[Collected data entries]
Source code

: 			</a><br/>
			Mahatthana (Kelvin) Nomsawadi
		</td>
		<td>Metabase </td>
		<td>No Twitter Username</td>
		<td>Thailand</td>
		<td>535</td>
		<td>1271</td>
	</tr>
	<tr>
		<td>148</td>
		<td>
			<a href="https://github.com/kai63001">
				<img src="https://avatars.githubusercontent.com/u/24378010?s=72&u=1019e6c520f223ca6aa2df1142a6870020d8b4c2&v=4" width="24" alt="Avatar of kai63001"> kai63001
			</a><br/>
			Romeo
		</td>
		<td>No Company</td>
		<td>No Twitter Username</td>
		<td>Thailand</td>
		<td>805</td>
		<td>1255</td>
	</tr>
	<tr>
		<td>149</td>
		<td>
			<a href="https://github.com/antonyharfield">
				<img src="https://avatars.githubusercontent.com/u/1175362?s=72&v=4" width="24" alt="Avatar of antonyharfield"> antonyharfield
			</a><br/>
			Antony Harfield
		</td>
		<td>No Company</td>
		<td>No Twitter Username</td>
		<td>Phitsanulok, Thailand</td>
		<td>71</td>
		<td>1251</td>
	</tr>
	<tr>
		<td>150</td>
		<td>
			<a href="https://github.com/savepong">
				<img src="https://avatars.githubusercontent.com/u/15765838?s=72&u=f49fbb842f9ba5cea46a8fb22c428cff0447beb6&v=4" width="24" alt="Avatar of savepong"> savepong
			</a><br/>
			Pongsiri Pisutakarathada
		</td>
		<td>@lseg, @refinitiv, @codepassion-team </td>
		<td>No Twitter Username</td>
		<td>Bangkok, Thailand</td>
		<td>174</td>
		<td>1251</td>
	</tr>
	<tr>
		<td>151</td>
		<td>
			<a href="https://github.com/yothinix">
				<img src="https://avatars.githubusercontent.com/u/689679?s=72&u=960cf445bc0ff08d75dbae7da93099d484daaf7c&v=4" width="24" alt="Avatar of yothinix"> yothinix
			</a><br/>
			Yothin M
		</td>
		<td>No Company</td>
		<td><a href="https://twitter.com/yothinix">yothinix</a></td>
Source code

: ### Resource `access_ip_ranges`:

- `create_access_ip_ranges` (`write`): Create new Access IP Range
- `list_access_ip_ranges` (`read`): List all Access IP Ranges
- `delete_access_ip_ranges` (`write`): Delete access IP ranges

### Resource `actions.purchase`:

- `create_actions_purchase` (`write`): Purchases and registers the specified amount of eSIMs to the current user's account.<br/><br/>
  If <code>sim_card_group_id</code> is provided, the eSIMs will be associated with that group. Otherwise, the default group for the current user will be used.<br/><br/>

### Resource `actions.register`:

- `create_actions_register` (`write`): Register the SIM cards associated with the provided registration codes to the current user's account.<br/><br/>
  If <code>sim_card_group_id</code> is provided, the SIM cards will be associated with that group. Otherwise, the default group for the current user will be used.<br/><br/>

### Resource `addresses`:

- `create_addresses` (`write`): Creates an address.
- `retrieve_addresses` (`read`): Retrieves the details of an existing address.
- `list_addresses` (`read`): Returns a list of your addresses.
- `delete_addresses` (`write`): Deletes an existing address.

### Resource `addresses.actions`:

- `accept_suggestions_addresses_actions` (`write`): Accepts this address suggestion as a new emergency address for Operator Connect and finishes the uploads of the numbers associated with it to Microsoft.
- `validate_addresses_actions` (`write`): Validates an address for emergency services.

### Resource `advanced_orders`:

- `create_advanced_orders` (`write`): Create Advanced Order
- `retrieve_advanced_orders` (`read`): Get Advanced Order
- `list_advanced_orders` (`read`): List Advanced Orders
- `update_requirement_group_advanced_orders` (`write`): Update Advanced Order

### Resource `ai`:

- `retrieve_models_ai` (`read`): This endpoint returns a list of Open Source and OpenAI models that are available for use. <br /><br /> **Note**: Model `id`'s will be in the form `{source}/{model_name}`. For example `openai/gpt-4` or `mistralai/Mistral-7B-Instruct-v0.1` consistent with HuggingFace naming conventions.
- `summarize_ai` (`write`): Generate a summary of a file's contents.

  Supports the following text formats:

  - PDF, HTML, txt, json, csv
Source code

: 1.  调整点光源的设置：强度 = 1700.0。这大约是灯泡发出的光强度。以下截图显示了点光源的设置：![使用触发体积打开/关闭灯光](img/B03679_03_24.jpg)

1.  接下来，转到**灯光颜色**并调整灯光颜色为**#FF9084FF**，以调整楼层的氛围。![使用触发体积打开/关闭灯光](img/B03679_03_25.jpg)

**Work order**
Print the lines of the records word for word, starting with the line that contains "HuggingFace naming conventions." and going through the end of the records.

**Answer to this task**
- `retrieve_models_ai` (`read`): This endpoint returns a list of Open Source and OpenAI models that are available for use. <br /><br /> **Note**: Model `id`'s will be in the form `{source}/{model_name}`. For example `openai/gpt-4` or `mistralai/Mistral-7B-Instruct-v0.1` consistent with HuggingFace naming conventions.
- `summarize_ai` (`write`): Generate a summary of a file's contents.

  Supports the following text formats:

  - PDF, HTML, txt, json, csv
Source code

: 1.  调整点光源的设置：强度 = 1700.0。这大约是灯泡发出的光强度。以下截图显示了点光源的设置：![使用触发体积打开/关闭灯光](img/B03679_03_24.jpg)

1.  接下来，转到**灯光颜色**并调整灯光颜色为**#FF9084FF**，以调整楼层的氛围。![使用触发体积打开/关闭灯光](img/B03679_03_25.jpg)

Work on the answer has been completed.